Short exercise 1:
Which two input types do the SPDL functions described in the page on loading NumPy arrays below accept?

Quoted passage:
Loading NumPy Arrays¶

NumPy serialization formats (NPY, NPZ) are often used in data collection. The numpy.save(), numpy.savez(), and numpy.savez_compressed() functions are versatile—they can serialize almost any data, which is why they are a popular choice. However, loading such data with numpy.load() is not performant, and this is difficult to optimize.

SPDL provides optimized functions for loading NumPy arrays from byte strings (data already in memory).

Overview¶

NumPy’s serialization format stores arrays in two formats:

NPY format (.npy files): Single array per file
NPZ format (.npz files): Multiple arrays in a ZIP archive

SPDL provides functions optimized for loading arrays from byte strings that are already in memory. These are designed for data downloaded from remote storage, network APIs, or other sources where the binary data is already loaded into RAM.

Important

These functions work exclusively with byte strings (bytes or bytearray). They do not accept file paths or file-like objects (e.g., BytesIO). They are optimized for scenarios where data is already loaded into memory.

Note

To load NumPy arrays with SPDL IO functions, the data must be serialized with allow_pickle=False. This is the default behavior for numpy.save(), numpy.savez(), and numpy.savez_compressed() when saving numeric arrays.

Key benefits:

Works with byte strings: Accepts bytes or bytearray objects directly
Fast array creation: Creates NumPy arrays from in-memory data without computation
Zero-copy loading: No intermediate copies for supported formats
Memory efficiency: Direct memory mapping when possible
Optimized for in-memory data: No file I/O overhead, works directly with downloaded data

Performance characteristics:

Since the GIL is not released, performance does not scale in multi-threading
However, these functions are faster than standard NumPy functions when working with in-memory data because they do not perform any computation and work directly with byte data

Loading NPY Files¶

spdl.io.load_npy() loads a single NumPy array from a byte string in NPY format. The input must be bytes or bytearray, not a file path or file-like object.

Basic Usage¶

import spdl.io
import numpy as np
from io import BytesIO

# Create and save an array
original = np.arange(100).reshape(10, 10)
buffer = BytesIO()
np.save(buffer, original)

# Load using SPDL
data = buffer.getvalue()

Extracted material:
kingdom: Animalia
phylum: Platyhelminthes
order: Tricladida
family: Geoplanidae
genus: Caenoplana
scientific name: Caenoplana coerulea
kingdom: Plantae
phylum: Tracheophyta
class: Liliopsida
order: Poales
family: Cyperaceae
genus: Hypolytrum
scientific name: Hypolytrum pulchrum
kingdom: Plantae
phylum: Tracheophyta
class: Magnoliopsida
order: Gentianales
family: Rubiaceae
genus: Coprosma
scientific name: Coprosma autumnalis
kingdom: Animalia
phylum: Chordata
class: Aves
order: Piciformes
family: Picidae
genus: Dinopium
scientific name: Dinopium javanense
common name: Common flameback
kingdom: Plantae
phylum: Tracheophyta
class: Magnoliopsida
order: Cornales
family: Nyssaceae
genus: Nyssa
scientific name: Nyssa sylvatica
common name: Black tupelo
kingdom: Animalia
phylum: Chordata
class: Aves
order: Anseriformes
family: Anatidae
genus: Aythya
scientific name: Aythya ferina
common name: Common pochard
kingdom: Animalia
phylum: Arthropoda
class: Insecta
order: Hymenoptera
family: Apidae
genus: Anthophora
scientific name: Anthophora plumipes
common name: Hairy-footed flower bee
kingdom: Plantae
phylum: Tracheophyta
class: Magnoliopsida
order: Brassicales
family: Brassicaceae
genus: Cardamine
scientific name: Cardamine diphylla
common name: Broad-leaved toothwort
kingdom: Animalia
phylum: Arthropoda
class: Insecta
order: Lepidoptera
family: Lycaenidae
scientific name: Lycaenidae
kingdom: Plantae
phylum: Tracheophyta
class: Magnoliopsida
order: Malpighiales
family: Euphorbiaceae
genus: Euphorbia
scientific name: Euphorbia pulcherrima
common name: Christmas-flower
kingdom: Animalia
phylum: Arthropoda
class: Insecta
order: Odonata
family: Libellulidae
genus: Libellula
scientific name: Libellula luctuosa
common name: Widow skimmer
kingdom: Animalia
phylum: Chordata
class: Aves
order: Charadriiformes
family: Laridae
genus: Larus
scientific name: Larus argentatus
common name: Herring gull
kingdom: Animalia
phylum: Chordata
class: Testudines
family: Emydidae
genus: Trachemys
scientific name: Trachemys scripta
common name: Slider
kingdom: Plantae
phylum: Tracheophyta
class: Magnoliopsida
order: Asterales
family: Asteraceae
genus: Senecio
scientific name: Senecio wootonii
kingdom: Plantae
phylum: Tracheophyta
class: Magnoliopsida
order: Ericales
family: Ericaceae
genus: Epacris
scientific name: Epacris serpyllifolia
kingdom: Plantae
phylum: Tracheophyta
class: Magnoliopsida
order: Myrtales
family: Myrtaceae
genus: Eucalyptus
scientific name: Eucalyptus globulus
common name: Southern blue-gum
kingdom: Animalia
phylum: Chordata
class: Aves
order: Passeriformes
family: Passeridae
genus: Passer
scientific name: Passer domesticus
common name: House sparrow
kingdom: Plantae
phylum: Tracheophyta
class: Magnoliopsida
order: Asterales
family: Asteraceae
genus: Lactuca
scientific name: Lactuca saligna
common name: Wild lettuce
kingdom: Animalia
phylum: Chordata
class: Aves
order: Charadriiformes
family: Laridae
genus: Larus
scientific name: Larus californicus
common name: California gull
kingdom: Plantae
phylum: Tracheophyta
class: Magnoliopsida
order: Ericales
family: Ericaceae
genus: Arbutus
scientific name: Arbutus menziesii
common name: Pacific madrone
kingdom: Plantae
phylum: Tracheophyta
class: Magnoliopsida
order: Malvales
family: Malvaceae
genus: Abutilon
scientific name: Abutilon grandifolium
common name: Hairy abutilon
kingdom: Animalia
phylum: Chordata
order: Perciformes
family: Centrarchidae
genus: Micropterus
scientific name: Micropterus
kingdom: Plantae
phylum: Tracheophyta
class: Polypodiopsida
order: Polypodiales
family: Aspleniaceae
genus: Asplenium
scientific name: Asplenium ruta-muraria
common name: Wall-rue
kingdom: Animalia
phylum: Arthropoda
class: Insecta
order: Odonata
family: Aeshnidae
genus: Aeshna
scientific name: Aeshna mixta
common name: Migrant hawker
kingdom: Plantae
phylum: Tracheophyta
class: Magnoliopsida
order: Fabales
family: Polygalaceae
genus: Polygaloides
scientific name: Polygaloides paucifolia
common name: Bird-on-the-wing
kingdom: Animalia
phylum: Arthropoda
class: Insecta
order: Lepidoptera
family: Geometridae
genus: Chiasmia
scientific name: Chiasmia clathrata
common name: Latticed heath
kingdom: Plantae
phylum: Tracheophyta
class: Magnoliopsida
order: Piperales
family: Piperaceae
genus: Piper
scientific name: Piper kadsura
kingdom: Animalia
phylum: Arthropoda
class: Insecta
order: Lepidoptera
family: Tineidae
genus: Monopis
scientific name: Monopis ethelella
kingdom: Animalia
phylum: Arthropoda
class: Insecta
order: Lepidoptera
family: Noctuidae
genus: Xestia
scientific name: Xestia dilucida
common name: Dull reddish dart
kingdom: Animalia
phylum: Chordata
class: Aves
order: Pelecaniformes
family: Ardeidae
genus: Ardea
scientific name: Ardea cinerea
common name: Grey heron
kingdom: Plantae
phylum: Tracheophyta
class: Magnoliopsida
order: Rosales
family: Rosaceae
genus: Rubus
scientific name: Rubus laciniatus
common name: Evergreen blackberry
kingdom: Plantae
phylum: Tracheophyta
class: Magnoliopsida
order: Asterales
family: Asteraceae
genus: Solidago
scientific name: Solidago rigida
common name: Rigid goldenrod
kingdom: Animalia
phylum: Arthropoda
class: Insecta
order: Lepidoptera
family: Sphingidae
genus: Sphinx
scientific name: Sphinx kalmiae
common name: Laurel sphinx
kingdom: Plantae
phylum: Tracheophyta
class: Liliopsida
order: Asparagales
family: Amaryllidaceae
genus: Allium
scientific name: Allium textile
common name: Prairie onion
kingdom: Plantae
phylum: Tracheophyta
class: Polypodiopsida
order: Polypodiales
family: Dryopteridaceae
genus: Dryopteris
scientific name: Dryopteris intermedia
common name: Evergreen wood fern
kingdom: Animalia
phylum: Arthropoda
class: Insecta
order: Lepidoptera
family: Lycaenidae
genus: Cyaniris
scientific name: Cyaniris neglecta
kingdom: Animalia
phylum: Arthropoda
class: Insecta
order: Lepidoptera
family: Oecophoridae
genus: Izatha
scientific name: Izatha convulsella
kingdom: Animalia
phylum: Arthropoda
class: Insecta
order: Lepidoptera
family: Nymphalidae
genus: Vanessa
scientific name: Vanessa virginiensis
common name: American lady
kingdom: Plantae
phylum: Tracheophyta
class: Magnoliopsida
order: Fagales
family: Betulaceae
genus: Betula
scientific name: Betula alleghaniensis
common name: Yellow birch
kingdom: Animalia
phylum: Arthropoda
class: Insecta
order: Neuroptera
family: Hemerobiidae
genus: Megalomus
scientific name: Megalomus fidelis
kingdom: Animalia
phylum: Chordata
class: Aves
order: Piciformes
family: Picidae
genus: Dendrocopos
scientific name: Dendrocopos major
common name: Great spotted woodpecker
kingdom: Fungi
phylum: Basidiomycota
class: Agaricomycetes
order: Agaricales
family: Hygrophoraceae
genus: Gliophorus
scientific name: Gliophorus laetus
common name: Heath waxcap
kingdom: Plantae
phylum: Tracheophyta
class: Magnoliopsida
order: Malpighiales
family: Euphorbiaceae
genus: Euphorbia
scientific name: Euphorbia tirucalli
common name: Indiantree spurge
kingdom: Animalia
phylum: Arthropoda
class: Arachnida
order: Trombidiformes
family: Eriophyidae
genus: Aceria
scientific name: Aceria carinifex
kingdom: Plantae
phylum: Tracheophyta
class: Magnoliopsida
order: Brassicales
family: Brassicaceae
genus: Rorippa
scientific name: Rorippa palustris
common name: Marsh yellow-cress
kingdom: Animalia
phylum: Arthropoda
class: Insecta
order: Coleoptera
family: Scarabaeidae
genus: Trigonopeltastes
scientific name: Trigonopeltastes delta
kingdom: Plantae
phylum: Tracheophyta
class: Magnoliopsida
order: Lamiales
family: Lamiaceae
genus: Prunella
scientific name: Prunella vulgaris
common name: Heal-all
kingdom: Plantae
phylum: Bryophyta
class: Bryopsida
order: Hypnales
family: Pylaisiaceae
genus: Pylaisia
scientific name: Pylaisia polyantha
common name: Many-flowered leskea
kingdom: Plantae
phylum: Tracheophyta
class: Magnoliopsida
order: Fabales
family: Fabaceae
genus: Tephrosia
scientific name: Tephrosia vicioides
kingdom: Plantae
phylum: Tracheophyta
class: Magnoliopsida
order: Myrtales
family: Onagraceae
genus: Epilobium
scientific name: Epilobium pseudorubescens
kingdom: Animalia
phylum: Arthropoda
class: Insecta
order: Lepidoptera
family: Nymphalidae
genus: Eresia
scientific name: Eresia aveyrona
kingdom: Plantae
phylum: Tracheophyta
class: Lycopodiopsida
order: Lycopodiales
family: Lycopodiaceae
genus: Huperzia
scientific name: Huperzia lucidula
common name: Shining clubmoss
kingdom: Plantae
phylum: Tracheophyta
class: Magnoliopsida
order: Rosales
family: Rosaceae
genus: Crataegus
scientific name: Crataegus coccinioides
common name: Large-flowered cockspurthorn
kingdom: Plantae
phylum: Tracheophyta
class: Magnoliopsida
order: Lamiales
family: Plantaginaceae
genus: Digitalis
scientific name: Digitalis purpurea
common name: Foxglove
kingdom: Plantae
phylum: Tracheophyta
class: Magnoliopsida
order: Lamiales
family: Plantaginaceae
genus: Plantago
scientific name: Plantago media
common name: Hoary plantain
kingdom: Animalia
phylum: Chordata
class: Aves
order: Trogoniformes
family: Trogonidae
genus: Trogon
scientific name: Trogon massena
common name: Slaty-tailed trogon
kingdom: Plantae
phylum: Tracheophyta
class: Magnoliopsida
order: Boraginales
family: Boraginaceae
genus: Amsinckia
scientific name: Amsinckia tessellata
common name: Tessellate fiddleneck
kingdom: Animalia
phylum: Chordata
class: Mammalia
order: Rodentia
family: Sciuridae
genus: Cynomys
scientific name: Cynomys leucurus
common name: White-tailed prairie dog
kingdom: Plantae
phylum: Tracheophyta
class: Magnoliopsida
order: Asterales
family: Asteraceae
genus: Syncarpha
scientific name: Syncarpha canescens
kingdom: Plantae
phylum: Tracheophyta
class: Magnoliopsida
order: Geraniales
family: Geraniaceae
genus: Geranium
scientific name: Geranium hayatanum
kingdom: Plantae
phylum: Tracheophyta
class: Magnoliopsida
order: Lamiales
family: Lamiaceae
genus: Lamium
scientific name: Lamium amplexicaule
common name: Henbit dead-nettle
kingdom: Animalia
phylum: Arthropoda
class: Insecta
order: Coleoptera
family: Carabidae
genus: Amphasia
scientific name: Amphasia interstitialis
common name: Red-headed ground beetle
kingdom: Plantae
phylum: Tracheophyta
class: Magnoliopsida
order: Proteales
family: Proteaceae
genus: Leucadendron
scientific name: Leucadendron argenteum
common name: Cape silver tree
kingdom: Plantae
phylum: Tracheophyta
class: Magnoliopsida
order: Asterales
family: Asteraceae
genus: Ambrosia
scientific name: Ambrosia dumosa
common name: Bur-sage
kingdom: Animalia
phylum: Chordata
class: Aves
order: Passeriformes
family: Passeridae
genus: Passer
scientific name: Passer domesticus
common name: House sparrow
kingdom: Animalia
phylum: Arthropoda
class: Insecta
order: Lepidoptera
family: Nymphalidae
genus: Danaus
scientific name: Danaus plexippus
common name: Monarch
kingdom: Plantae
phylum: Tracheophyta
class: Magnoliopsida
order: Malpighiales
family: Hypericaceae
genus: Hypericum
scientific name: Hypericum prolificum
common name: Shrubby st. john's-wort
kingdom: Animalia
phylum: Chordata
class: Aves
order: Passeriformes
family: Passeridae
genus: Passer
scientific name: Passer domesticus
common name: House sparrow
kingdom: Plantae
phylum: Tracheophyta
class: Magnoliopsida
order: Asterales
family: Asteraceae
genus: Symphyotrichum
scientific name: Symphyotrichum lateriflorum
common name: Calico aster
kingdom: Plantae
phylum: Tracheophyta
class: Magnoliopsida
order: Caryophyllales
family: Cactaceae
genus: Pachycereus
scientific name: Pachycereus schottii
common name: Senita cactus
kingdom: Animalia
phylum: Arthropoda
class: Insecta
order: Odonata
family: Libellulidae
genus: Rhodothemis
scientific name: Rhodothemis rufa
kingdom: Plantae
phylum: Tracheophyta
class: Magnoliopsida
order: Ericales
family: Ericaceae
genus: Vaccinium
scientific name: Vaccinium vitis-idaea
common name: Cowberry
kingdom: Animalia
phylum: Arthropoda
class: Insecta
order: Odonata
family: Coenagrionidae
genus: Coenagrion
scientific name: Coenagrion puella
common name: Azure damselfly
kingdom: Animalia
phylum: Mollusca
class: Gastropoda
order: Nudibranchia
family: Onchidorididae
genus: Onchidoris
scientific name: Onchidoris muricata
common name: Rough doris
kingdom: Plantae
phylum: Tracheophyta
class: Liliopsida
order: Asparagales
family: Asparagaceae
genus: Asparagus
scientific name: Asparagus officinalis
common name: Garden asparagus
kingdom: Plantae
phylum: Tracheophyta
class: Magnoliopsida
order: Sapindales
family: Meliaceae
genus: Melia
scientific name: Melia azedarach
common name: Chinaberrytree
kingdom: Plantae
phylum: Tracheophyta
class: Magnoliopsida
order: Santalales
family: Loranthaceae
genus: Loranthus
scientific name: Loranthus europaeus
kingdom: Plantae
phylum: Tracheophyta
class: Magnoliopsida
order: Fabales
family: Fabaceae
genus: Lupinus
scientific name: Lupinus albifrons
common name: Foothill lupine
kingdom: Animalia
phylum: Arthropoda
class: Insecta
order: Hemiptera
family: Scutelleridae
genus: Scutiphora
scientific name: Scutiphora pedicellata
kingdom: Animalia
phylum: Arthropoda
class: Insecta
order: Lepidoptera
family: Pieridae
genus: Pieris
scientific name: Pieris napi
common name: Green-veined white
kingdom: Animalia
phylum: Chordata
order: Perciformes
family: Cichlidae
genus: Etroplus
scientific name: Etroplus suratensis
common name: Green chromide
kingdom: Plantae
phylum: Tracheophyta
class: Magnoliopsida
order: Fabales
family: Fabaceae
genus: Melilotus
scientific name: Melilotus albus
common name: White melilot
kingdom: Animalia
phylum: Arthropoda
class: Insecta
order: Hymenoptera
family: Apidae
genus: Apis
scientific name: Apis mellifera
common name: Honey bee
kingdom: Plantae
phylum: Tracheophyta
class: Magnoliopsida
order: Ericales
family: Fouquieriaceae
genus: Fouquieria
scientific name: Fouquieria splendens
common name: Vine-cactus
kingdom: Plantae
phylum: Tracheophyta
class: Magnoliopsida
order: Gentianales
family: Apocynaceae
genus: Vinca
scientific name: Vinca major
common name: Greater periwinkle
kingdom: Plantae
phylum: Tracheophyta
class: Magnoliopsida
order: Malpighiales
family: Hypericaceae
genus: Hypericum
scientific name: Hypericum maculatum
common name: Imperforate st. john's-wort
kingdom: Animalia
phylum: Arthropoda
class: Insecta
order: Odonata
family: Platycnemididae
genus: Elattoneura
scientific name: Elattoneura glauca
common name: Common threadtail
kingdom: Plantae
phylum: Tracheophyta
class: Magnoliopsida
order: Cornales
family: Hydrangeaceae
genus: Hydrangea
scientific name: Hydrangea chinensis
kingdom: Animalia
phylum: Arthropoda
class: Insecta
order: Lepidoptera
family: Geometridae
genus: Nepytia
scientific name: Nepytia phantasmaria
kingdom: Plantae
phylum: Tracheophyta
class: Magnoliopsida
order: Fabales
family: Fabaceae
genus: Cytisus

Short exercise 2:
In the entries above, retype everything from the line containing "common name: Slaty-tailed trogon" down to the line containing "genus: Syncarpha", both lines included, without changing anything.

Response 1:
Byte strings, either bytes or bytearray.

Response 2:
common name: Slaty-tailed trogon
kingdom: Plantae
phylum: Tracheophyta
class: Magnoliopsida
order: Boraginales
family: Boraginaceae
genus: Amsinckia
scientific name: Amsinckia tessellata
common name: Tessellate fiddleneck
kingdom: Animalia
phylum: Chordata
class: Mammalia
order: Rodentia
family: Sciuridae
genus: Cynomys
scientific name: Cynomys leucurus
common name: White-tailed prairie dog
kingdom: Plantae
phylum: Tracheophyta
class: Magnoliopsida
order: Asterales
family: Asteraceae
genus: Syncarpha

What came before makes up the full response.